------ Listed records ------
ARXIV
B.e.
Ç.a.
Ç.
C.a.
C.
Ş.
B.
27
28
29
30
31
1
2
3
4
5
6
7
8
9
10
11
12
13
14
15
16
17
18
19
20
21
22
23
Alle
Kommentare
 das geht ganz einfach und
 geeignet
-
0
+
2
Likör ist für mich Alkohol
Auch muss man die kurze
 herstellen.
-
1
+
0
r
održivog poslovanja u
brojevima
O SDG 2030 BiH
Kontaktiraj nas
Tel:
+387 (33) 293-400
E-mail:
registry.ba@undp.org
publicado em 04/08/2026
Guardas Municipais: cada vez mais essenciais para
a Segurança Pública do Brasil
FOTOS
------
------ Listed records ------
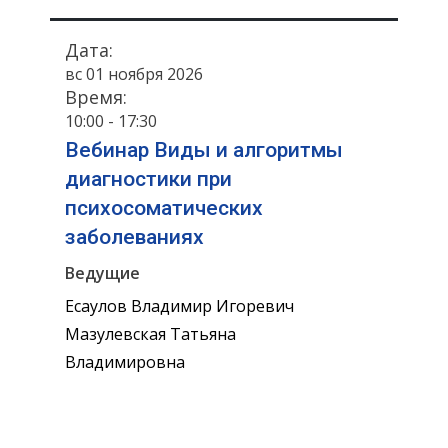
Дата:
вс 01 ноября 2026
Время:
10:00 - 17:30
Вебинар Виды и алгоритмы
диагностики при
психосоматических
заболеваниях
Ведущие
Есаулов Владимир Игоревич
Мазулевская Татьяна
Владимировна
------
Work request:
Once you reach the line with "психосоматических" in the data above, copy it and every line after it exactly, up to and including the line with "Владимировна".

Solution for this task:
психосоматических
заболеваниях
Ведущие
Есаулов Владимир Игоревич
Мазулевская Татьяна
Владимировна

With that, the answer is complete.